Паша… Обычный парень, на глаза не лез, не выделялся никак. А оказывается, любил, ведь просто так на такое не идут… Вспоминая его последние слова, я обещаю ему про себя, что обязательно постараюсь быть счастливой, ведь этих гадов здесь нет. Я закрываю глаза, погружаясь в дрёму, но почти сразу, как мне кажется, просыпаюсь. Мне кажется, что рядом со мной очень жалобно скулит щенок. Поворачиваю голову и вижу, что Лика плачет во сне, это она скулит, малышка моя.
Я прижимаю к себе ребёнка, целуя её лицо, отчего она просыпается, раскрывает глазки и плачет в голос. А я обнимаю её, прижимая к себе. У самой слёзы наворачиваются на глаза. В этот момент просыпается Лира, обнимает нас обеих, насколько хватает рук, и присоединяется к рёву. Теперь мне нужно успокаивать обеих девочек, но я справлюсь, пусть поплачут.

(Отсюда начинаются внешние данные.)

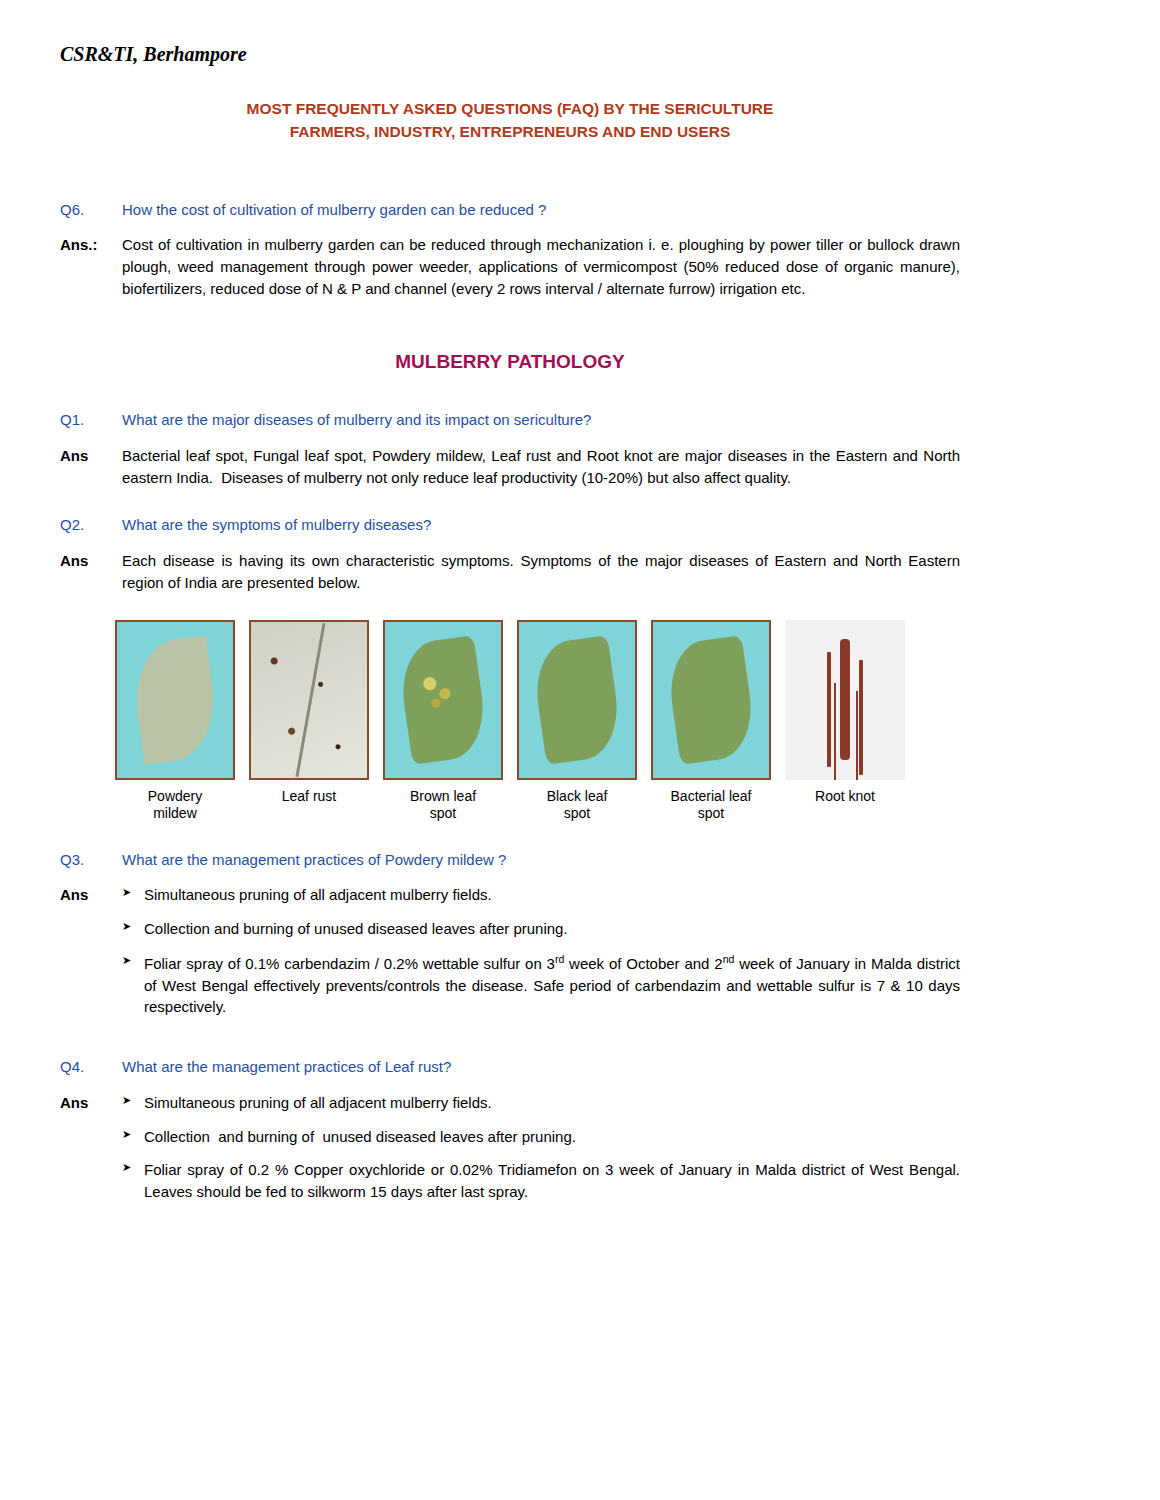CSR&TI, Berhampore
MOST FREQUENTLY ASKED QUESTIONS (FAQ) BY THE SERICULTURE
FARMERS, INDUSTRY, ENTREPRENEURS AND END USERS
Q6.
How the cost of cultivation of mulberry garden can be reduced ?
Ans.:
Cost of cultivation in mulberry garden can be reduced through mechanization i. e. ploughing by power tiller or bullock drawn plough, weed management through power weeder, applications of vermicompost (50% reduced dose of organic manure), biofertilizers, reduced dose of N & P and channel (every 2 rows interval / alternate furrow) irrigation etc.
MULBERRY PATHOLOGY
Q1.
What are the major diseases of mulberry and its impact on sericulture?
Ans
Bacterial leaf spot, Fungal leaf spot, Powdery mildew, Leaf rust and Root knot are major diseases in the Eastern and North eastern India. Diseases of mulberry not only reduce leaf productivity (10-20%) but also affect quality.
Q2.
What are the symptoms of mulberry diseases?
Ans
Each disease is having its own characteristic symptoms. Symptoms of the major diseases of Eastern and North Eastern region of India are presented below.
Powdery
mildew
Leaf rust
Brown leaf
spot
Black leaf
spot
Bacterial leaf
spot
Root knot
Q3.
What are the management practices of Powdery mildew ?
Ans
Simultaneous pruning of all adjacent mulberry fields.
Collection and burning of unused diseased leaves after pruning.
Foliar spray of 0.1% carbendazim / 0.2% wettable sulfur on 3rd week of October and 2nd week of January in Malda district of West Bengal effectively prevents/controls the disease. Safe period of carbendazim and wettable sulfur is 7 & 10 days respectively.
Q4.
What are the management practices of Leaf rust?
Ans
Simultaneous pruning of all adjacent mulberry fields.
Collection and burning of unused diseased leaves after pruning.
Foliar spray of 0.2 % Copper oxychloride or 0.02% Tridiamefon on 3 week of January in Malda district of West Bengal. Leaves should be fed to silkworm 15 days after last spray.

Когда плачешь, легче становится, я по себе знаю, вот пусть и маленькие мои выплачутся.
Пожалуй, в этот момент я понимаю, что убью любого, кто посмеет им причинить любое зло. Мне наплевать, что будет со мной, но их я буду защищать, пока дышу, пока могу шевелиться, потому что они мои и я их никому никогда не отдам!

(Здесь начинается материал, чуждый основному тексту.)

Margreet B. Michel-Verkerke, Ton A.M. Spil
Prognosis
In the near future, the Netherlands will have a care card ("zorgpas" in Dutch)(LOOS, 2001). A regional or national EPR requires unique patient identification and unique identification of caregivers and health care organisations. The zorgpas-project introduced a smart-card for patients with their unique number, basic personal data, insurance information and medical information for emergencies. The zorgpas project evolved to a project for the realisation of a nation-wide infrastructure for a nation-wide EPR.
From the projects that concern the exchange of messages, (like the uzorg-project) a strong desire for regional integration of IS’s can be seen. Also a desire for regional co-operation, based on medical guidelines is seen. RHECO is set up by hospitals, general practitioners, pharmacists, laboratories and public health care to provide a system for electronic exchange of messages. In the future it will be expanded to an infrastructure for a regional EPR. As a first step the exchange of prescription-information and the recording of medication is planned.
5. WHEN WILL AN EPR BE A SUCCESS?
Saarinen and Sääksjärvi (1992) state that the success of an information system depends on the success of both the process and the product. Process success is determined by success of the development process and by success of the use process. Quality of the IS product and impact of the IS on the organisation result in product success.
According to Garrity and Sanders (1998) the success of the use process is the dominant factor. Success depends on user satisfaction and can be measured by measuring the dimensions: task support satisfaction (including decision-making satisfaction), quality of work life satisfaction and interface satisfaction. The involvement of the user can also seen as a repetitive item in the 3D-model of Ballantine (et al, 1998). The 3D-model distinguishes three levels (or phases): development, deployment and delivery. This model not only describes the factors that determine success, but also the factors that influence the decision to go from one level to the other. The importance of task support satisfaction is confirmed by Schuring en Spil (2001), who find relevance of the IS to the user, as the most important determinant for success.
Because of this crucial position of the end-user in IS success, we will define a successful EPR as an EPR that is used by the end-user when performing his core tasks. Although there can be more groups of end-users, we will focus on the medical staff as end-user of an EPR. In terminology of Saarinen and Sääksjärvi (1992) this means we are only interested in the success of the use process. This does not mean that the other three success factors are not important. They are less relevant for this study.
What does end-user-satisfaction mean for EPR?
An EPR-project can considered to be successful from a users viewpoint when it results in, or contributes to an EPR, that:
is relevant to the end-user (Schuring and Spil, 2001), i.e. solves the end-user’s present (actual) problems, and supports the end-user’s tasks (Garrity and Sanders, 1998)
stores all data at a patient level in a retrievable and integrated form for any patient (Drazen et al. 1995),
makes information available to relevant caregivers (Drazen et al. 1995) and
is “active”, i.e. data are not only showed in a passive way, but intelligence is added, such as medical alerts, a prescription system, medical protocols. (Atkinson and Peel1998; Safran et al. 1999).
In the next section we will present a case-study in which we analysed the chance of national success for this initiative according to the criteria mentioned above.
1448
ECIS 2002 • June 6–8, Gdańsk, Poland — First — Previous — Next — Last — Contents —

Наплакавшиеся девочки засыпают, задрёмываю и я. Совсем засыпать плохо, потому что я могу напугать их своим криком. Меня же тоже очень сильно напугали. Долго, очень долго пугали, лучше бы… Не знаю, что лучше. Если бы без предупреждения, то со мной могло быть то же, что и с Ликой, а защитить меня точно некому, поэтому хорошо, что я жива. Паша, получается, спас не только меня, но и двоих совсем маленьких девочек. Герой он получается… Где были мои глаза? Жалко, что ничего не изменить…

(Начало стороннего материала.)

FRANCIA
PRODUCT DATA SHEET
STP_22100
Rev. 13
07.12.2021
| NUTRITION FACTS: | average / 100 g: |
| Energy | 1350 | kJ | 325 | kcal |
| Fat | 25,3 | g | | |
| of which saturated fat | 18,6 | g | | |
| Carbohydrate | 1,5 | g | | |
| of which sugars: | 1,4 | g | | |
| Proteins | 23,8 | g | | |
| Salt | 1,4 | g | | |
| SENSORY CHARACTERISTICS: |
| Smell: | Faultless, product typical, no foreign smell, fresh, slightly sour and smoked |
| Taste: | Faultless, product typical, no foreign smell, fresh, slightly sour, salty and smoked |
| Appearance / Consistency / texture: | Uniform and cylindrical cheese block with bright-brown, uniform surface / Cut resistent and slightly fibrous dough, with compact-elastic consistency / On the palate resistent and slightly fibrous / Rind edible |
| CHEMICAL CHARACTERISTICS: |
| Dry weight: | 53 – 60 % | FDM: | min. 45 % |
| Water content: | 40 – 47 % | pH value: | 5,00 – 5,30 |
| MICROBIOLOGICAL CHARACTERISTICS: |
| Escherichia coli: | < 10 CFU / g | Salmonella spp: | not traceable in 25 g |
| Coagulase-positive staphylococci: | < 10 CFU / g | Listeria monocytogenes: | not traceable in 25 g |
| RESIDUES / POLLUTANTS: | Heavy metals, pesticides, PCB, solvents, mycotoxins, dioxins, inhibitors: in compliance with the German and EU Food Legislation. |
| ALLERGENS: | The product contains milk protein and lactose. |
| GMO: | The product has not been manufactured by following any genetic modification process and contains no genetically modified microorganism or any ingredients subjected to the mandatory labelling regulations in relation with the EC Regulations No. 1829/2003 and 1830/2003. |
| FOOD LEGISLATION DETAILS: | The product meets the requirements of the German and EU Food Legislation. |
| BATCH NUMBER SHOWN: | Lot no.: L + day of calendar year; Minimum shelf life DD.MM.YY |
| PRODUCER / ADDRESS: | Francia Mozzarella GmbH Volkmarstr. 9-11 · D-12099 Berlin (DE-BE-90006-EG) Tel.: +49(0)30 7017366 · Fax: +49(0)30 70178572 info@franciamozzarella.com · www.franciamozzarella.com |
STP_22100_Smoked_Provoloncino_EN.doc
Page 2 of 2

Малышки снова просыпаются, вместе, одновременно. Опять плачут, опять я их глажу, уговариваю, рассказываю, что всё прошло и никогда не вернётся обратно, потому что я не позволю. Я вижу, они верят мне, поэтому засыпают уже спокойнее. Расслабившись, совершенно неожиданно засыпаю, чтобы проснуться оттого, что меня гладят детские руки.
– Н-не п-плачь, ма-мамочка, по-пожалуйста, – просит меня детский голосок. – Н-не п-плачь, н-нам с-с-ст-рашно.
– Не бойтесь, маленькие мои, – обнимаю я девочек. – Всё хорошо будет, обязательно будет, слышите?
– С-слышим, мамочка, – слышу в ответ, и тут до меня доходит.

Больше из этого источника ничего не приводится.